He lay at full length in the paved alley and thought that a little acquaintance with Weintraub would go a long way. Then the light in the window above him went out, and he gathered himself together for quick motion if necessary. Perhaps the man would come out to close the cellar door——
The thought was in his mind when a light flashed on farther down the passage, between him and the kitchen. It came from a small barred window on the ground level. Evidently the druggist had gone down into the cellar. Aubrey crawled silently along toward the yard. Reaching the lit pane he lay against the wall and looked in.
The window was too grimed for him to see clearly, but what he could make out had the appearance of a chemical laboratory and machine shop combined. A long work bench was lit by several electrics. On it he saw glass vials of odd shapes, and a medley of tools. Sheets of tin, lengths of lead pipe, gas burners, a vise, boilers and cylinders, tall jars of coloured fluids. He could hear a dull humming sound, which he surmised came from some sort of revolving tool which he could see was run by a belt from a motor. On trying to spy more clearly he found that what he had taken for dirt was a coat of whitewash which had been applied to the window on the inside, but the coating had worn away in one spot which gave him a loophole. What surprised him most was to spy the covers of a number of books strewn about the work table. One, he was ready to swear, was the Cromwell. He knew that bright blue cloth by this time.

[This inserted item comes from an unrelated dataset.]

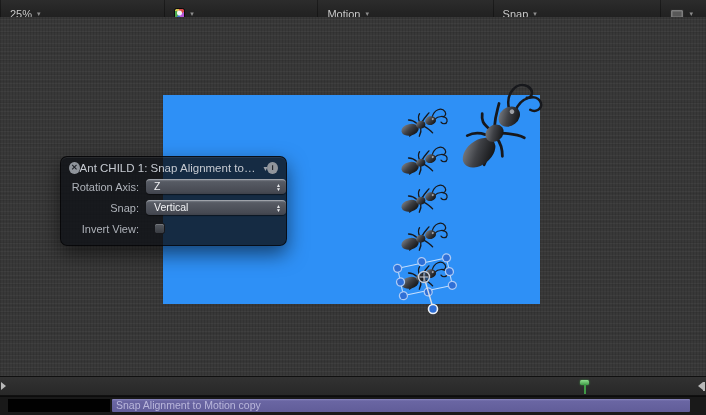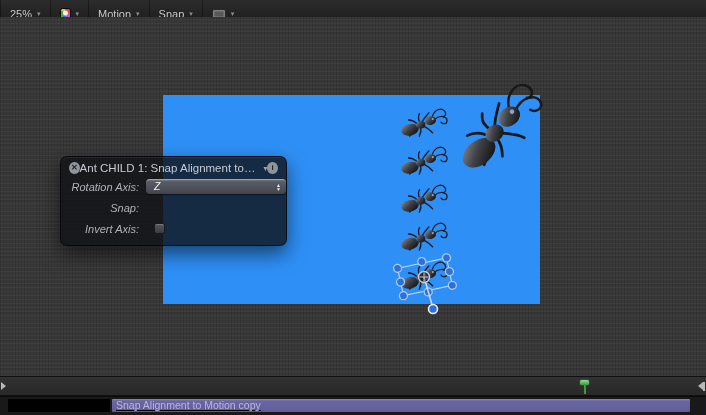"25%" .toolbar { justify-content: flex-start -> space-between }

For the second time that evening Aubrey wished for the presence of one of his former instructors. “I wish I had my old chemistry professor here,” he thought. “I’d like to know what this bird is up to. I’d hate to swallow one of his prescriptions.”

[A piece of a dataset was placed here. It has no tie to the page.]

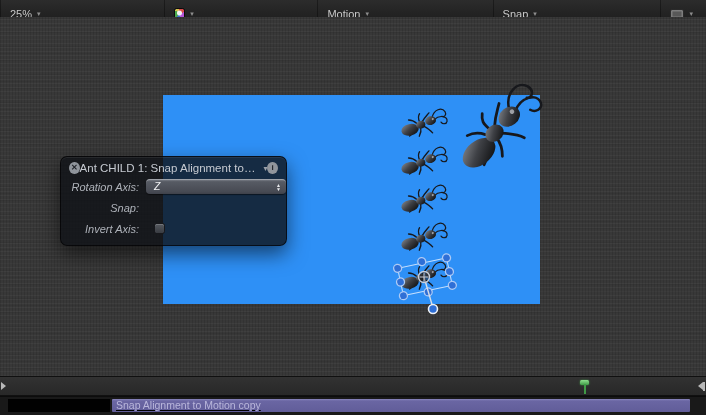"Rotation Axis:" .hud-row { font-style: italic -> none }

His teeth were chattering after the long exposure and he was wet through from lying in the little gutter that apparently drained off from the sink in Weintraub’s prescription laboratory. He could not see what the druggist was doing in the cellar, for the man’s broad back was turned toward him. He felt as though he had had quite enough thrills for one evening. Creeping along he found his way back to the yard, and stepped cautiously among the empty boxes with which it was strewn. An elevated train rumbled overhead, and he watched the brightly lighted cars swing by. While the train roared above him, he scrambled up the fence and dropped down into the alley.
“Well,” he thought, “I’d give full-page space, preferred position, in the magazine Ben Franklin founded to the guy that’d tell me what’s going on at this grand bolshevik headquarters. It looks to me as though they’re getting ready to blow the Octagon Hotel off the map.”